## 本文抜粋
食と暮らしの歳時記「立秋」

食と暮らしの歳時記


 
四季折々の旬の味覚と年中行事、心身の養生法などをご紹介します。

二十四節気・七十二候、日本に古くから受け継がれてきた月ごとのならわしや行事。それらを旬の食とともに暮らしに取り入れ、愉しむことで情緒豊かな心と健康な身体が育まれることを願います。。
 
家族や友人、ご近所さんとのちょっとしたご挨拶の中の話題などに、また季節を感じる食卓の彩りとなれば幸いです。

 
 

立秋(8月8日〜8月22日頃)

 
立秋とは、初めて秋の気配がほの見えるころのこと
暑い盛りだけれども、これからは夏の名残の「残暑」という
 
 

初候

涼風至る(りょうふういたる)
涼しい風が初めて立つころ
その風を秋の気配とみる
新暦では、およそ八月八日〜八月十二日ころ

 

【候のことば】

秋隣(あきとなり)
秋の気配をすぐそばに感じる、という意味の夏の季語「秋隣」
本来は立秋に入る前までのことばだが、八月の熱いさなかに時折吹く涼風こそ秋の気配かもしれません。
 


 

【旬の魚介】

しじみ
カルシウムや鉄分、ビタミンAやBなどの栄養価が高い
旬は八月ごろの土用しじみと、一〜二月の寒しじみ
 


 

【旬の果物】


八月の八日から十日は、八(は)九(く)十(とう)の語呂合わせで、白桃の日
桃は、七月〜九月が食べごろ。甘い果汁があふれとろけるような果肉
岡山の白桃が元祖だそう
ふっくら丸みがあり、全体にうぶ毛があるものを選ぶとよい
くれぐれも、実を押さないように(笑)

## 検討する資料
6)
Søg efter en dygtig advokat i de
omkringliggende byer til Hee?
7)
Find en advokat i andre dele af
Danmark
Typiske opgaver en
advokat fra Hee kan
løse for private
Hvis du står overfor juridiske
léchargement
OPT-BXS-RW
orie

---

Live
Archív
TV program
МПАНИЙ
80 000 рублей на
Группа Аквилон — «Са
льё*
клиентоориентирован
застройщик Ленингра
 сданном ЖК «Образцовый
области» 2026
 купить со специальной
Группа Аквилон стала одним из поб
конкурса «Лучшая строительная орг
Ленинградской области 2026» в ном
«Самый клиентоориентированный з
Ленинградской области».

## 取り組む課題 A
立秋の歳時記によると、白桃の日は八月の何日から何日までか。
## 取り組む課題 B
立秋の歳時記の、「二十四節気・七十二候、日本に」から「立秋(8月8日〜8月22日頃)」までを、両端を含めてそのまま繰り返して書きなさい。
## 取り組む課題 C
立秋の歳時記の文章を、最後の一文に続けて書き継ぎなさい。
上に示した各行は、ここでは用いません。

## 解答 A
八月八日から十日まで。

## 解答 B
二十四節気・七十二候、日本に古くから受け継がれてきた月ごとのならわしや行事。それらを旬の食とともに暮らしに取り入れ、愉しむことで情緒豊かな心と健康な身体が育まれることを願います。。
 
家族や友人、ご近所さんとのちょっとしたご挨拶の中の話題などに、また季節を感じる食卓の彩りとなれば幸いです。

 
 

立秋(8月8日〜8月22日頃)

## 解答 C
 

【旬の草花】

つゆくさ
瑠璃色をした小さな花
道ばたや畑のすみに咲いています
花の時期は七月〜九月。古くは、花の摺り布を染めたことから着き草と呼ばれたそう… 転じて、月草の名で歌に詠まれた花
 


 

次候

寒蝉なく(ひぐらしなく)
ひぐらしが鳴くころ
夕暮れに響く虫の声は、はかない夏の夢
新暦では、およそ八月十三日〜八月十七日ごろ

 


 

【候の虫】

ひぐらし
朝夕に鳴く声が涼を感じさせるひぐらし
俳句では、秋の季語
実際は六月の終わりごろから九月まで出会える蝉
 


 
 

【旬の草花】

ほおずき
お盆の花として飾られるほおずき
迎え火や送り火の提灯のよう、と見立てて供えられる
 


 
 

【旬の行事】

五山の送り火
 


 

 


 


 
 

末候

蒙霧升降す(のうむしょうこうす)
深い霧が立ち込めるころ
春は霞たち、秋は霧けぶる空模様
新暦では、およそ八月十八日~八月二十二日ころ
 


 

【候の魚介】

真だこ
一説によると
「た」は手、「こ」はたくさんという意味で「たこ」の名まえがついたとか…
 


 
 

【旬の野菜】

新しょうが
 


 

【旬の草花】

水引
上から見ると赤く、下から見ると白い花が、細長い花穂に点々といくつも咲いている
そのようすが祝儀の水引に見立てられて花の名まえになったとか
紅白の花が混じるのは「御所水引」
白い花だけのものは「銀水引」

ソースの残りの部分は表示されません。